- **Exercise details**
Please copy each line below that contains the word "pixels".

- **Input material**
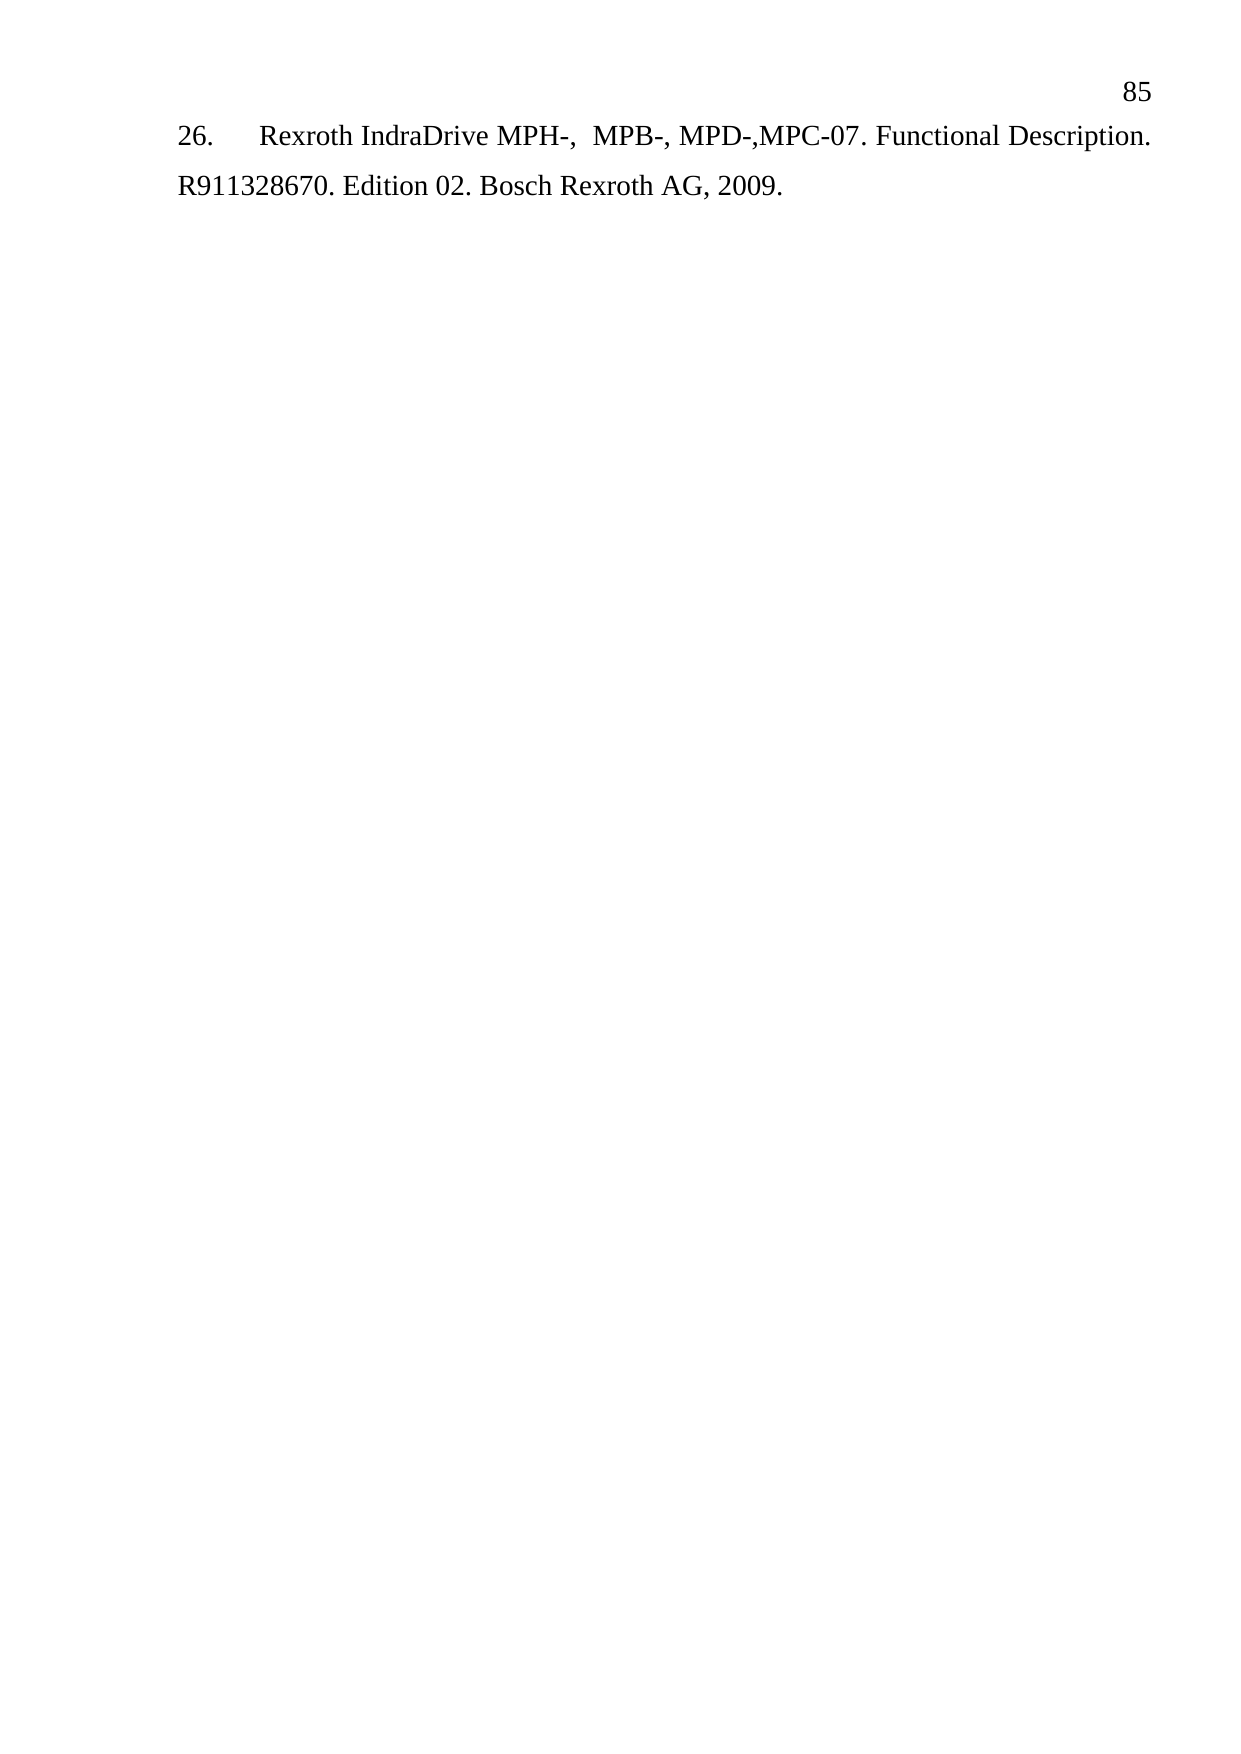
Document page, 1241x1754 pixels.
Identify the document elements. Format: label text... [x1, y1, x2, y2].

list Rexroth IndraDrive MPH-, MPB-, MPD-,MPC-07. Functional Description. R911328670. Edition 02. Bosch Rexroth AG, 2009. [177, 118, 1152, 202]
--
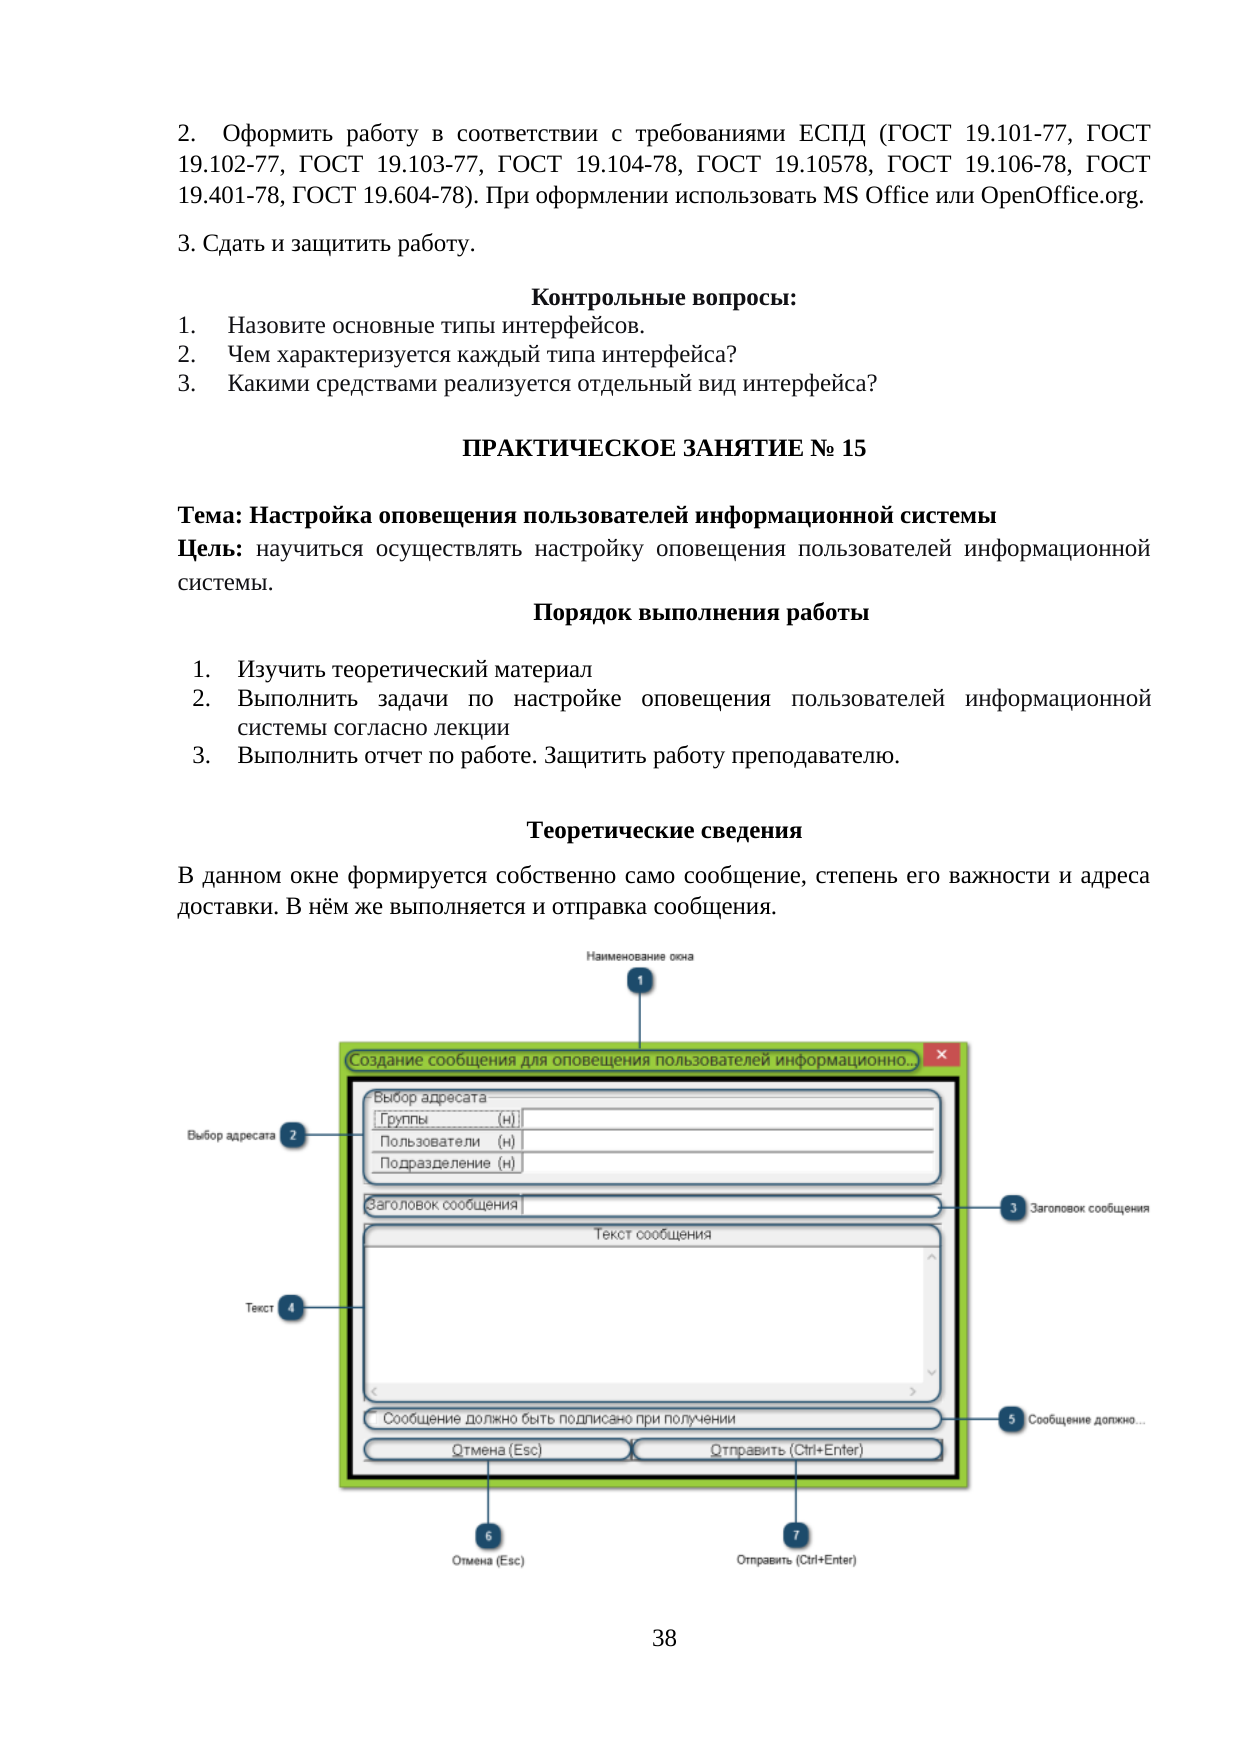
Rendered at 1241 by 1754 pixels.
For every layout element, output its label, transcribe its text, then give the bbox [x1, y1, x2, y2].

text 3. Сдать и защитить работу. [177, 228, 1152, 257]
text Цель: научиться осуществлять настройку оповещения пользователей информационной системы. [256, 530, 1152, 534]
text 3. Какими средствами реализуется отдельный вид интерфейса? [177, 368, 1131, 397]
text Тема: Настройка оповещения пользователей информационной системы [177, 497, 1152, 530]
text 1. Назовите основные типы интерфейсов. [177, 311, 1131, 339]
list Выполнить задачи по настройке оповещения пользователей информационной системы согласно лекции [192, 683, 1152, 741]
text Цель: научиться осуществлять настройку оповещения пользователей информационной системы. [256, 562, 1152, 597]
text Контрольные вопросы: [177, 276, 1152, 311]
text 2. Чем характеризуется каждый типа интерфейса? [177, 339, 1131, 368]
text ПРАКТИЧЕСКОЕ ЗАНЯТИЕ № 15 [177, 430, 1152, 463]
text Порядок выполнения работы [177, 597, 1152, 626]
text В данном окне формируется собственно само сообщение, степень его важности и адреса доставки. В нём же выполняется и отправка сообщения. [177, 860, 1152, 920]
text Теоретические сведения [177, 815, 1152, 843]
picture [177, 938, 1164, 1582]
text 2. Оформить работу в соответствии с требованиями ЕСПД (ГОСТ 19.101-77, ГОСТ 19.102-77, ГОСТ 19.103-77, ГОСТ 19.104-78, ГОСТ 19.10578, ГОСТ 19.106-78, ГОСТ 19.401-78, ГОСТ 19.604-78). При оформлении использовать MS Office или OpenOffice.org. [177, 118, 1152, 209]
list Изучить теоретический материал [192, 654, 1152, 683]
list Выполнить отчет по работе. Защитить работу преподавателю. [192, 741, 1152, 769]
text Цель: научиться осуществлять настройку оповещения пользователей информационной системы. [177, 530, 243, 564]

- **Answer**
Document page, 1241x1754 pixels.
Rendered at 1241 by 1754 pixels.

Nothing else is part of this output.